_Task instructions_
Below are records; output exactly the lines from the one with "## https 协议跟 http 有什么区别" through their final line.

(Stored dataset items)
"""

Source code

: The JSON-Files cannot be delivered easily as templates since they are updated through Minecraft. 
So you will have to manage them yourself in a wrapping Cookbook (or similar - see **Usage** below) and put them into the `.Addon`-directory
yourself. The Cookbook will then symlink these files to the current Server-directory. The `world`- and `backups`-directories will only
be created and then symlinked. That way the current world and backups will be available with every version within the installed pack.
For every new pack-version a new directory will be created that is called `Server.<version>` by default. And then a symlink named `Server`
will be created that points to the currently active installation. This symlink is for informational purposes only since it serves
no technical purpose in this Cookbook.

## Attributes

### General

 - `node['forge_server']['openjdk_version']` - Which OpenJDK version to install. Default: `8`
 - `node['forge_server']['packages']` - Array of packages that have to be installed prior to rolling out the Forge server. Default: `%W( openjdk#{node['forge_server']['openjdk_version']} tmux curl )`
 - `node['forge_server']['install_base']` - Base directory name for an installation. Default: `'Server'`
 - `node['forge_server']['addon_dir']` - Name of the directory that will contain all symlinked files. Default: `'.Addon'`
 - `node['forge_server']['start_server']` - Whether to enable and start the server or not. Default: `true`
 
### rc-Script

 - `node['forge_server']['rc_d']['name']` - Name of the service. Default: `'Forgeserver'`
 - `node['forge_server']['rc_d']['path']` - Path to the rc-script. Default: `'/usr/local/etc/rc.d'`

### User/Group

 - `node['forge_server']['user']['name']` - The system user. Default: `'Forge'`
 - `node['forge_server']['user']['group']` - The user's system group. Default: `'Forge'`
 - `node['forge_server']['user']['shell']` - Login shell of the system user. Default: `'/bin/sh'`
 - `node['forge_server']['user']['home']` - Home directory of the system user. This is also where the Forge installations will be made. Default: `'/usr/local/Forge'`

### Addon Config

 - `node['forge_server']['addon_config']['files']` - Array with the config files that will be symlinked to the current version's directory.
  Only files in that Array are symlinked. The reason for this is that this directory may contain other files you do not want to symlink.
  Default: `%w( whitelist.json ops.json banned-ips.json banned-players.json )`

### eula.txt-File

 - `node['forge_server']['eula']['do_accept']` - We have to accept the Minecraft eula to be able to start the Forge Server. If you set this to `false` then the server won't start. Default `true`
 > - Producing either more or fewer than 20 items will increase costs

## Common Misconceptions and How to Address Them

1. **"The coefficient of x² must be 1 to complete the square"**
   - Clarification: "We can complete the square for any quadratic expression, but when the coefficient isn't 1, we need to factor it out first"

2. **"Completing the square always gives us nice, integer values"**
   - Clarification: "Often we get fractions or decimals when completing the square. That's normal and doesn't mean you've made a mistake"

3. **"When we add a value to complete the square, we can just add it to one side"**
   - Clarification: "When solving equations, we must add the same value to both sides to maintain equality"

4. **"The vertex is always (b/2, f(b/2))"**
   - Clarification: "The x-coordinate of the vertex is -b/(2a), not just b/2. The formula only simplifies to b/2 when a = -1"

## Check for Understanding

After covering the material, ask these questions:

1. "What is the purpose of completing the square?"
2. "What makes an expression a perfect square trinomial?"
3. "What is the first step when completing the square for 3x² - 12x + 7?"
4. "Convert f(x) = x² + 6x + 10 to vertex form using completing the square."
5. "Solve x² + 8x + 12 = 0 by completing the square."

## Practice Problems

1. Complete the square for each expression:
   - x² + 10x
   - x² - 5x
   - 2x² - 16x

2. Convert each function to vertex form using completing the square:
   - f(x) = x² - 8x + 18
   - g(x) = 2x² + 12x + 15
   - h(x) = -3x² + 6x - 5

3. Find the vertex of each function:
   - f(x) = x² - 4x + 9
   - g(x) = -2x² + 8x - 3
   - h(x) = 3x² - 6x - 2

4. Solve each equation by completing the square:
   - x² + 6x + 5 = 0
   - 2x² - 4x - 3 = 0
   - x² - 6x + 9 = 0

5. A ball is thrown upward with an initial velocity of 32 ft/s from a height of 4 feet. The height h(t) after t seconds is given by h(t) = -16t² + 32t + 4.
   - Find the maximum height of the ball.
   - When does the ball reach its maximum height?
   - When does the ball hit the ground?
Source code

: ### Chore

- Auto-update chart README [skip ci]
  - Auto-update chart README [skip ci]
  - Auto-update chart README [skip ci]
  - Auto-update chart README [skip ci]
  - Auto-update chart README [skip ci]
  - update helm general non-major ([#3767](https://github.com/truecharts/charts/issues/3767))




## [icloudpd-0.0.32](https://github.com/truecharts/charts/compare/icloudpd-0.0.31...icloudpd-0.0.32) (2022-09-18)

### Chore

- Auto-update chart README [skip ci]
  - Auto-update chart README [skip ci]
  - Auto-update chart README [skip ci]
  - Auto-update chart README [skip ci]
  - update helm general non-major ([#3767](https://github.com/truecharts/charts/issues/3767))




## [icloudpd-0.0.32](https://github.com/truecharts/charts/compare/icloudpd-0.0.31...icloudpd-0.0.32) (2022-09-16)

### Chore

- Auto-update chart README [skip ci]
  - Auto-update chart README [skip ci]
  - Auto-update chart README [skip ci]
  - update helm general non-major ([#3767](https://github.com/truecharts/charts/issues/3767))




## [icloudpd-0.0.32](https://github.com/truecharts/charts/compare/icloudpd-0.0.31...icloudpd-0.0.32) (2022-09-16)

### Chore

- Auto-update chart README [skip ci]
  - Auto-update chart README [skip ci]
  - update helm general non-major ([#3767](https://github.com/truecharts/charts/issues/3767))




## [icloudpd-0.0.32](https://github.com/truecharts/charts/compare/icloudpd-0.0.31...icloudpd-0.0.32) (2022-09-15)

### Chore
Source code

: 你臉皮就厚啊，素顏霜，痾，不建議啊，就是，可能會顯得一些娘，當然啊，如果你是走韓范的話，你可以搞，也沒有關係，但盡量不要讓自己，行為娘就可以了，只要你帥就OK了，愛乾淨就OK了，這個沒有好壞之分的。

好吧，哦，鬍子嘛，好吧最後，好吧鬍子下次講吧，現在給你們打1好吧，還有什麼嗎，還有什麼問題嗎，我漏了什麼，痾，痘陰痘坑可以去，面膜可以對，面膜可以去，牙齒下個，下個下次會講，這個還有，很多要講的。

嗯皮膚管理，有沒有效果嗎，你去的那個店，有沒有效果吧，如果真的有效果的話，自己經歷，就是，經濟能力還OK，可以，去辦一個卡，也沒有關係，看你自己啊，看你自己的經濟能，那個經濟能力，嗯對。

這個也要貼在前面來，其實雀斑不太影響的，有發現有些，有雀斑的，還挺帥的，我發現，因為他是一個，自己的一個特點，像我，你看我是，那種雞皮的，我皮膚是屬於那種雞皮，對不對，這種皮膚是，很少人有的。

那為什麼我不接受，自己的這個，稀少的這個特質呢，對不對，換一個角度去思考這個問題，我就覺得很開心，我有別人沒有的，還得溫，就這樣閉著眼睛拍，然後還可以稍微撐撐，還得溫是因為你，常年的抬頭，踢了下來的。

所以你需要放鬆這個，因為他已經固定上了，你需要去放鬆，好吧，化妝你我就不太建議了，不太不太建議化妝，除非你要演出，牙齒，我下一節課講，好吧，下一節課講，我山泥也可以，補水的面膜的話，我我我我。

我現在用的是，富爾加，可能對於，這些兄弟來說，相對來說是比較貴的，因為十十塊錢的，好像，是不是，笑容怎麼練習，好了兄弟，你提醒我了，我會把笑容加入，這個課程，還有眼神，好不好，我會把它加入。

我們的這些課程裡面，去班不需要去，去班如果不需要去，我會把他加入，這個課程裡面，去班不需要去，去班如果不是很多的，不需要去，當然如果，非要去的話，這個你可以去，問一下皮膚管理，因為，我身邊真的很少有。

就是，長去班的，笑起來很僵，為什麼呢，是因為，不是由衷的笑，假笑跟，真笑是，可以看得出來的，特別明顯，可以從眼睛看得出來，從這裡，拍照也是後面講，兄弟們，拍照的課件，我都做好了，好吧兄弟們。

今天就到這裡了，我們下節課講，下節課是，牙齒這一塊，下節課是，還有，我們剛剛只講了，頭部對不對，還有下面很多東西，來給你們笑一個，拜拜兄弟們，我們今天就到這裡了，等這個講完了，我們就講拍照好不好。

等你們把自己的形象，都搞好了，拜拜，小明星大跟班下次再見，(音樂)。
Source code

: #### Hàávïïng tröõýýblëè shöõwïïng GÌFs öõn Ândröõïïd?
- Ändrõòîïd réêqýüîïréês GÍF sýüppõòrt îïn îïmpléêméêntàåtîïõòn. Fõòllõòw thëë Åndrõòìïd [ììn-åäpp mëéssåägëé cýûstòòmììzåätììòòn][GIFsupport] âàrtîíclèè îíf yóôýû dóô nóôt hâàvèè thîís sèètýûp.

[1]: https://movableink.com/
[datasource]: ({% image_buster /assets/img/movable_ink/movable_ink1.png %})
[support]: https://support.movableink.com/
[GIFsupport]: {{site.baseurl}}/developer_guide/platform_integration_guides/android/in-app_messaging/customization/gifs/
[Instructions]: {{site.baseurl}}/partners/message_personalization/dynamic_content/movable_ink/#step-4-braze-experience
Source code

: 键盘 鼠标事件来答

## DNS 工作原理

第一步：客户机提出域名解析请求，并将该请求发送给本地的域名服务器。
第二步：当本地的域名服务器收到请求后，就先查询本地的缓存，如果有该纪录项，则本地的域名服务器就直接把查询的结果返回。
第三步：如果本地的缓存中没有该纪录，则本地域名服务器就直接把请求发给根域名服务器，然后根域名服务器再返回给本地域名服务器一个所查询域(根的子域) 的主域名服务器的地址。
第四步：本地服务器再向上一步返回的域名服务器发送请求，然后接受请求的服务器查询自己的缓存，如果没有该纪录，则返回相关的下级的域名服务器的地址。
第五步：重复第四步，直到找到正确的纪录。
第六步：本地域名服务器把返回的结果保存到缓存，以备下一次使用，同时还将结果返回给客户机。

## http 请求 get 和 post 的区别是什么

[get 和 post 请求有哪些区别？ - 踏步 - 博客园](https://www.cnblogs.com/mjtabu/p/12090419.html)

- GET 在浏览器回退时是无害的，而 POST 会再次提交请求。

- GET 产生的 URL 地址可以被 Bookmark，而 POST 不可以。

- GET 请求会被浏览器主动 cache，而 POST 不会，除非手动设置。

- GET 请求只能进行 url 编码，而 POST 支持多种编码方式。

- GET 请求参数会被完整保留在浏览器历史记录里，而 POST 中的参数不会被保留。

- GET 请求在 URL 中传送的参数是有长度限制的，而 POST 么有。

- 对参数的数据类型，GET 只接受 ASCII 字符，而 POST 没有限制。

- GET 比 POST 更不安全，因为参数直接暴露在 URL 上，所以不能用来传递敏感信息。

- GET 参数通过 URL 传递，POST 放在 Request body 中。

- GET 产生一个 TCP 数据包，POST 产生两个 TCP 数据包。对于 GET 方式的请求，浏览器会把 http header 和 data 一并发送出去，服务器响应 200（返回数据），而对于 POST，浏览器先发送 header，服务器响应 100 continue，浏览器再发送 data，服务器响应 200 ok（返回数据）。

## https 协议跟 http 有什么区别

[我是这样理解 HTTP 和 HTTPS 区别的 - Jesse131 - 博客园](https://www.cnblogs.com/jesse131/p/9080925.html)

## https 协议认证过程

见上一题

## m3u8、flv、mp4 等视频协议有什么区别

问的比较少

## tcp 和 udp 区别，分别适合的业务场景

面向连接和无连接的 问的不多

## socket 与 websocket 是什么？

"""

_Output below_
## https 协议跟 http 有什么区别

[我是这样理解 HTTP 和 HTTPS 区别的 - Jesse131 - 博客园](https://www.cnblogs.com/jesse131/p/9080925.html)

## https 协议认证过程

见上一题

## m3u8、flv、mp4 等视频协议有什么区别

问的比较少

## tcp 和 udp 区别，分别适合的业务场景

面向连接和无连接的 问的不多

## socket 与 websocket 是什么？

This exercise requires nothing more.